*** Provided records ***

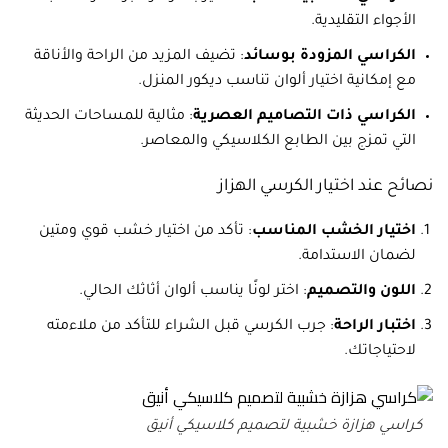
الأجواء التقليدية.
الكراسي المزودة بوسائد
: تضيف المزيد من الراحة والأناقة
مع إمكانية اختيار ألوان تناسب ديكور المنزل.
الكراسي ذات التصاميم العصرية
: مثالية للمساحات الحديثة
التي تمزج بين الطابع الكلاسيكي والمعاصر.
نصائح عند اختيار الكرسي الهزاز
اختيار الخشب المناسب
: تأكد من اختيار خشب قوي ومتين
لضمان الاستدامة.
اللون والتصميم
: اختر لونًا يناسب ألوان أثاثك الحالي.
اختبار الراحة
: جرب الكرسي قبل الشراء للتأكد من ملاءمته
لاحتياجاتك.
كراسي هزازة خشبية لتصميم كلاسيكي أنيق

*** End of Provided records ***

- **Work task**: Could the material above be given again in full and exactly, with its pictures left out?

- **Exercise output**:
الأجواء التقليدية.
الكراسي المزودة بوسائد
: تضيف المزيد من الراحة والأناقة
مع إمكانية اختيار ألوان تناسب ديكور المنزل.
الكراسي ذات التصاميم العصرية
: مثالية للمساحات الحديثة
التي تمزج بين الطابع الكلاسيكي والمعاصر.
نصائح عند اختيار الكرسي الهزاز
اختيار الخشب المناسب
: تأكد من اختيار خشب قوي ومتين
لضمان الاستدامة.
اللون والتصميم
: اختر لونًا يناسب ألوان أثاثك الحالي.
اختبار الراحة
: جرب الكرسي قبل الشراء للتأكد من ملاءمته
لاحتياجاتك.
كراسي هزازة خشبية لتصميم كلاسيكي أنيق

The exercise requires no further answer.